I now also got a NanoPi R5C with the default WiFi card built in by the vendor, which should be a RTL8822CE.
Does the card really not support multiple ESSIDs (neither as access point servicing multiple networks, nor acting both as WiFi client on one network and access point on another network)?
As soon as I created more than one wireless network, wireless did not work.
Using an USB wireless network adapter I could create several wireless networks on that adapter -- but not on the internal one.
Is this an hardware issue, or a kernel or userspace configuration issue?

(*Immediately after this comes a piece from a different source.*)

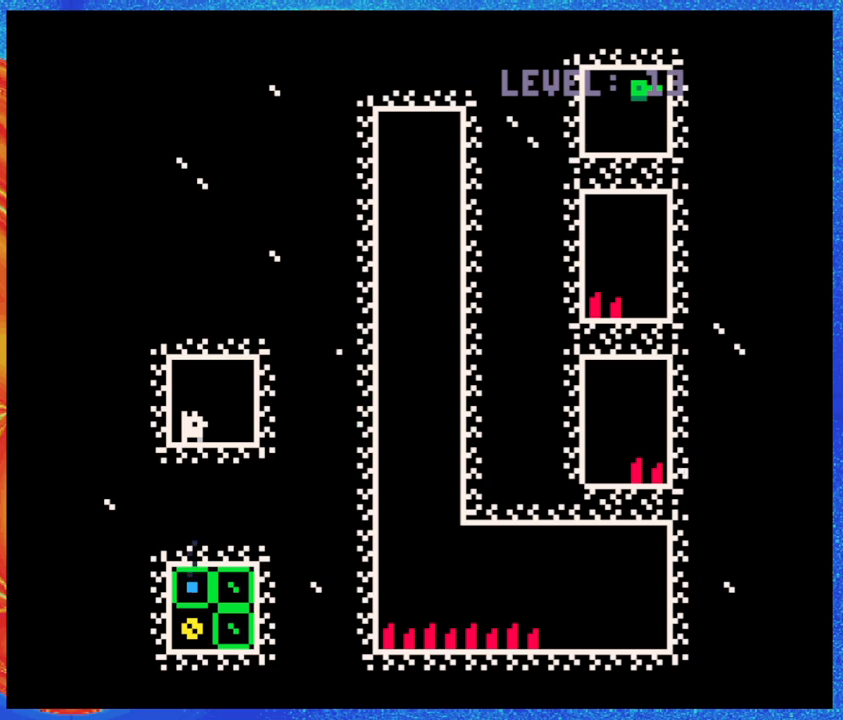
{"buttons": ["DPAD_DOWN"], "events": []}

Which m.2 WiFi card(s) are recommended for multiple networks and preferably also acting as client and access point (and maybe mesh/ ad-hoc?) at the same time?
5 GHz/ 6GHz and high data rates are not required. 20 Mbit/s Wireless is sufficient, 50 Mbit/s is good.
For any devices not targeting AP usage (basically all USB WiFi, and many of the internal WiFi cards are under this category) you'll see different behaviors when trying to run AP mode, this is normal since they are designed as client, on AP mode YMMV. And especially if you want to create dual band (2.4GHz + 5GHz) it's basically not possible at all.
For AP usage, MT7915/MT7916 are designed for that, however I would prefer to separate it because you also need a well designed antennae system to have great signal coverage, together the cost is high.
With this requirement why not getting GL-INET Shadow (AR300M/AR300M16)?? Way cheaper solution.
Hi, I flashed the snapshot vanilla OpenWrt on my R5C, set DDNS and a WG Server, everything was perfect, rebooted the device several times with no issues. Now I plugged the device back again, and it just doesn't turn on, not even the LEDs, I don't know what happened, the device gets warm after a couple of minutes so it seems like it's working but bricked in a few words, has anyone had this issue?
I do not nead "great signal coverage". Just a single small room. But multiple SSIDs preferably without any external USB WiFi-adapter, and optional but highly preferred to be in client mode and AP mode at once (on different SSIDs).
I want the computational power of the device, I want the "play-with-it"-ability of the device, and: I already have it.